For the main point is how decisions are taken ? If like PHP, decisions are community based, we get as result something that goes in a different direction each release. In contrary, Python or Ruby are driven by a BDFL and the result is opinionated. But Apple has its own 1$ Dictator For Life and their products are also strongly opinionated.
I think this is also link to community size and homogeneity. MS has a lot of different consumers profiles, and PHP too. As Python and django get a larger audience, one challenge the communities will have to face will be to keep things smart and clean.
I disagree with "No". The real cause of the quality discrepancy is a different approach to competition.
Microsoft, Adobe, Symantec, Facebook, etc. are motivated by market dominance. They offer a single bloated product because they know that if any part of their product is able to be modularized or open-specification, it is able to be easily replaced, allowing their products to be undermined by competitors.
The standard FOSS community motivator is "Make a good product", which means that being able to swap a component for a better one makes the overall product better. FOSS projects tend to modularize everything to encourage drop-in replacements to be made. The Eclipse project is an extreme example of this. Competition directly causes quality.
Hey Jacob, I really enjoyed this post. I've been thinking about why this trend seems to be true off and on since you put it up. I wrote a follow up post on my site: http://mattmcman.us/article...
(I'm definitely not trying to spam! Sorry if it comes off that way. Your post definitely got me thinking and I wanted to keep the discussion going)
I know that this is not going win many friends for me here but I disagree with the assertion that "Closed-source software gets worse with each release …. Open-source software gets better". I don't know the exact stats but I am quite sure that majority of the open source projects never go anywhere. I have had my share of open source projects that did nothing but waste my time. Ubuntu, Django, Ruby on Rails are rare exceptions and not the rule. They are remarkable, no doubt but very rare in their longevity and success.
I complete love Open Source for this exact reason, it's streamlined and barebone enough to develop upon and had enough meat to get the basic job done. The Open Source route is all I use for any of my programming, add-ons, etc.

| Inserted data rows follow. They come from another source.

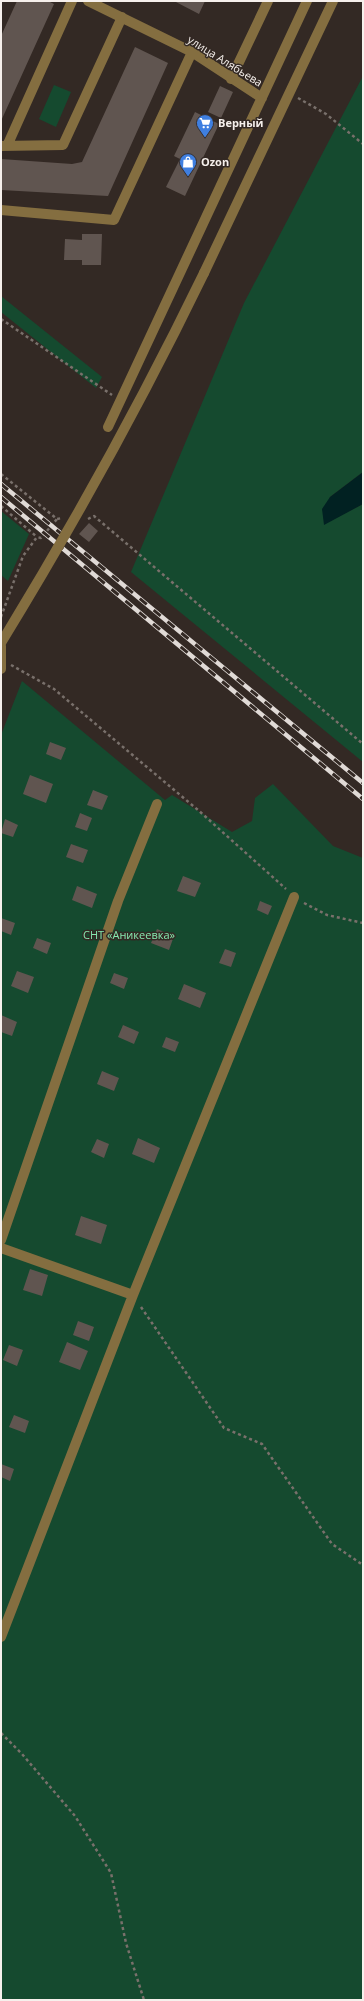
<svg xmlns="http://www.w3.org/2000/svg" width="364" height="2001" viewBox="0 0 364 2001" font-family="'Open Sans',sans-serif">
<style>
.green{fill:#154a2f}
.water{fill:#012122}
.building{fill:#605550}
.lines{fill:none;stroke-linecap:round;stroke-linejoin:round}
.path{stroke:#79706b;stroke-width:2.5;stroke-dasharray:3 3;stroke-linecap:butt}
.minor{stroke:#846e40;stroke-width:10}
.rail-casing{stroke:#e0dad6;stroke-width:4.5}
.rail{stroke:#332924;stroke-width:3;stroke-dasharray:9;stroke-linecap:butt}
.minor-bridge{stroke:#846e40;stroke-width:10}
.labels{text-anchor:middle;stroke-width:3;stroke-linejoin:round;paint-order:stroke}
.street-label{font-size:11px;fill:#f6f0ec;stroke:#332924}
.poi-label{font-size:11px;font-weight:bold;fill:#f6f0ec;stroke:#332924;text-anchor:start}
.park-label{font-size:11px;fill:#85e8af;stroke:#332924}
</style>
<rect width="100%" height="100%" fill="#332924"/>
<path class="green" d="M363,76V472L330,497L324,524L363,504V762L131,572L244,303Z
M54,85L71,92L56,127L39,119Z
M1,296L102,377L96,388L1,312Z
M1,511L29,534L8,581L1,575Z
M22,681L165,800L172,795L232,832L252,821L255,798L273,784L333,846L363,858V2000H1V735Z"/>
<path class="water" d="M363,472V504L324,525L322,509L330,497Z"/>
<path class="building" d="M17,1H48L54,4L1,121V36Z
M174,1H205L199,14Z
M135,47L168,63L108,196L1,190V159L72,164L82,162Z
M220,86L233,92L221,118L208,112Z
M195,112L219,124L185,196L166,187L180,159L174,156Z
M82,234H102L101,265H82V260H64L65,239L82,240Z
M89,523L98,531L89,542L79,534Z
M50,742L66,748L61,760L46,754Z
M30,775L53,784L46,803L23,794Z
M93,790L108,796L102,810L87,805Z
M80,813L92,818L87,831L75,827Z
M5,819L18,825L13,837L1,833Z
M71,844L88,850L83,863L66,857Z
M183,876L201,883L195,897L177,891Z
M77,886L97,894L92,908L72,900Z
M260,901L272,906L268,915L257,910Z
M1,918L15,923L11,935L1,931Z
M157,929L174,936L169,950L151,943Z
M37,938L51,943L47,954L33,948Z
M225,949L236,953L231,967L219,963Z
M17,971L34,977L28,993L11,986Z
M114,973L128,978L124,989L110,983Z
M184,984L206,993L200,1008L178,999Z
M1,1015L17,1022L12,1036L1,1032Z
M123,1025L139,1032L134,1044L118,1037Z
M166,1037L179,1042L175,1052L162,1047Z
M102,1071L119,1078L114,1091L97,1084Z
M138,1138L160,1148L154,1163L132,1154Z
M97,1139L109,1144L104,1158L91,1152Z
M81,1216L107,1225L101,1244L75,1235Z
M30,1269L48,1275L42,1296L23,1290Z
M78,1321L94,1327L89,1341L73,1335Z
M67,1342L88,1351L80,1370L59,1362Z
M9,1345L23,1350L17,1366L3,1360Z
M14,1415L29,1421L25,1433L9,1427Z
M1,1464L14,1469L10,1481L1,1477Z"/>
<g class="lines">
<path class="path" d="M298,98L326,114L363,144
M1,319L112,395
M1,474L57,519L62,518
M1,506L37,537
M88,519L94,516L363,744
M1,617L23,556L37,537L41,538L57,519
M11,665L54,689L198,810L286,889
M304,903L327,915L363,923
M141,1307L224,1428L262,1444L332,1544L363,1565
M1,1733L22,1754L75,1816L111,1873L126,1943L144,2000"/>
<path class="minor" d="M88,1L192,52L262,98
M231,79L268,1
M1,146L63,145L122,17
M7,146L72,1
M1,210L114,220L192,52
M204,273L333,1
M108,427L307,1
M1,646V669
M1,1240L118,901L157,804
M1,1248L133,1295
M1,1637L133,1295L294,897"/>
<g class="rail-casing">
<path id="rail" d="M1,484L363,783
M1,497L363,799"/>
</g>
<use href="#rail" class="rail"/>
<path class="minor-bridge" d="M1,643C75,522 142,401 204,273"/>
</g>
<defs>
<g id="supermarket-pin" transform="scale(0.9)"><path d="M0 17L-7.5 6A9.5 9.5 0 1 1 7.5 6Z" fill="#3f7fe0" stroke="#332924"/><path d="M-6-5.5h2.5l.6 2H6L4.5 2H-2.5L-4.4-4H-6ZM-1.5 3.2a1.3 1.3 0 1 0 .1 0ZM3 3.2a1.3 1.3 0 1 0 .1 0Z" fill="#fff"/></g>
<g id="shop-pin" transform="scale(0.9)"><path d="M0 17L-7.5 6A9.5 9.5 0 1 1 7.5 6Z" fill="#3f7fe0" stroke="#332924"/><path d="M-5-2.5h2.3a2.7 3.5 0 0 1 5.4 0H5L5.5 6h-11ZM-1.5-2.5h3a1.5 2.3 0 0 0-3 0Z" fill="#fff"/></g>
</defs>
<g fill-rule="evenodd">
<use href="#supermarket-pin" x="205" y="123"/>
<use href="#shop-pin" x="188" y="162"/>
</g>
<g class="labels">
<g class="street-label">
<text transform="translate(225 61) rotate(32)" y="4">улица Алябьева</text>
</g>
<g class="poi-label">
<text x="218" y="127">Верный</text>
<text x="201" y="166">Ozon</text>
</g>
<g class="park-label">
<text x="129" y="939">СНТ «Аникеевка»</text>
</g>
</g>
<rect width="364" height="2001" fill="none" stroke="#f6f0ec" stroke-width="4"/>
</svg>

I suspect that the argument is not valid except by accident. All product developers must develop according to the whims of their user base, or they will have no product. The problem faced by closed-source (read 'commercial') development houses is the need to attract more and more users in order to generate income, and it is this pressure that encourages the bloat. Opensource has a different philosophy of success behind its distribution and design goals, allowing [most] opensource products to remain lean. However, while this does tend to reduce bloat in a single product, it does lead to a far more eclectic software usage pattern by the end users. While I might use one single 'bloated' closedsource product to achieve a single goal, in order to achieve the exact same goal using opensource I may resort to using a large number of much leaner individual opensource products. I am not convinced that in any complex real world example the total amount of code required is all that much different.
Personally I prefer to use single tools from single vendors because, even though individual tools may be weaker than alternatives, the productivity advantage of learning and using a single tool built from a single design philosophy is, for me, substantial. Although, of course, I realise that salad is a perfectly good food and not everyone likes McDonalds.